The New York Times published a brief history of the Silver Palate on the occasion of the cookbook’s 25th anniversary. You can find the recipe for Chicken Marbella at the bottom of the article.
I’ve decided to start rating these experiments on a five-star scale, The boldface entry is my evaluation of the current dish.
★ Disaster. Inedible. Poisoned the cat.
★★ OK, but once is enough.
★★★ Mixed results. Something went wrong, but might try this again.
★★★★ Good, but lacks that special something.
★★★★★ Excellent. Goes into my “This is a winner” file.

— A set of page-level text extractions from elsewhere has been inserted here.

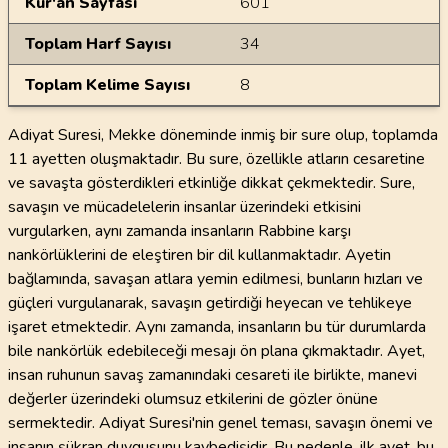
Kur'an Sayfası
601
Toplam Harf Sayısı
34
Toplam Kelime Sayısı
8
Adiyat Suresi, Mekke döneminde inmiş bir sure olup, toplamda
11 ayetten oluşmaktadır. Bu sure, özellikle atların cesaretine
ve savaşta gösterdikleri etkinliğe dikkat çekmektedir. Sure,
savaşın ve mücadelelerin insanlar üzerindeki etkisini
vurgularken, aynı zamanda insanların Rabbine karşı
nankörlüklerini de eleştiren bir dil kullanmaktadır. Ayetin
bağlamında, savaşan atlara yemin edilmesi, bunların hızları ve
güçleri vurgulanarak, savaşın getirdiği heyecan ve tehlikeye
işaret etmektedir. Aynı zamanda, insanların bu tür durumlarda
bile nankörlük edebileceği mesajı ön plana çıkmaktadır. Ayet,
insan ruhunun savaş zamanındaki cesareti ile birlikte, manevi
değerler üzerindeki olumsuz etkilerini de gözler önüne
sermektedir. Adiyat Suresi'nin genel teması, savaşın önemi ve
insanın şükran duygusunu kaybedişidir. Bu nedenle, ilk ayet, bu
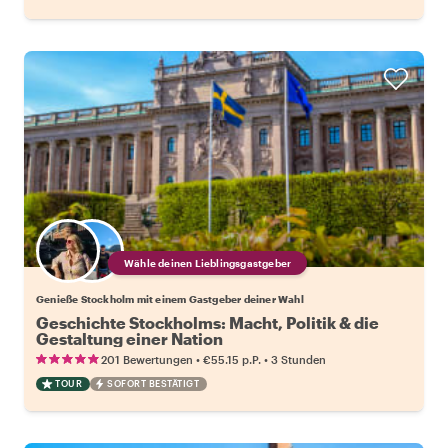
Wähle deinen Lieblingsgastgeber
Genieße Stockholm mit einem Gastgeber deiner Wahl
Geschichte Stockholms: Macht, Politik & die
Gestaltung einer Nation
•
•
201 Bewertungen
€55.15
p.P.
3 Stunden
TOUR
SOFORT BESTÄTIGT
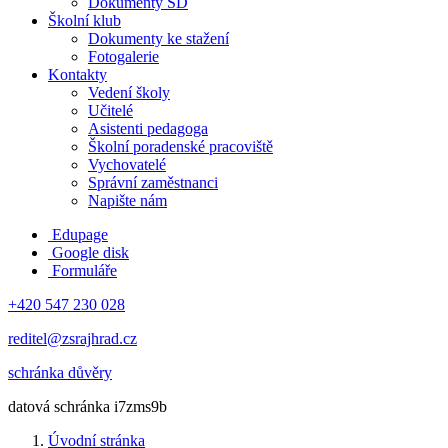
Dokumenty ŠD
Školní klub
Dokumenty ke stažení
Fotogalerie
Kontakty
Vedení školy
Učitelé
Asistenti pedagoga
Školní poradenské pracoviště
Vychovatelé
Správní zaměstnanci
Napište nám
Edupage
Google disk
Formuláře
+420 547 230 028
reditel@zsrajhrad.cz
schránka důvěry
datová schránka i7zms9b
Úvodní stránka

*When my brother and sister-in-law last visited, they brought me some wonderful fresh bay leaves from the plant in their backyard in California. I used the last of them when I made Beef Bourguignon last month, so I trekked up to Giant to buy a jar from the McCormick spice rack. I was surprised to see that the 0.12 ounce jar, containing 8-10 bay leaves costed $8.49. When I looked closer at the label, I got a bigger surprise.
At that price, a pound of bay leaves would cost $754.67. I think it might be time to buy acreage someplace that has a Mediterranean climate, and start a little herb farm to call my own.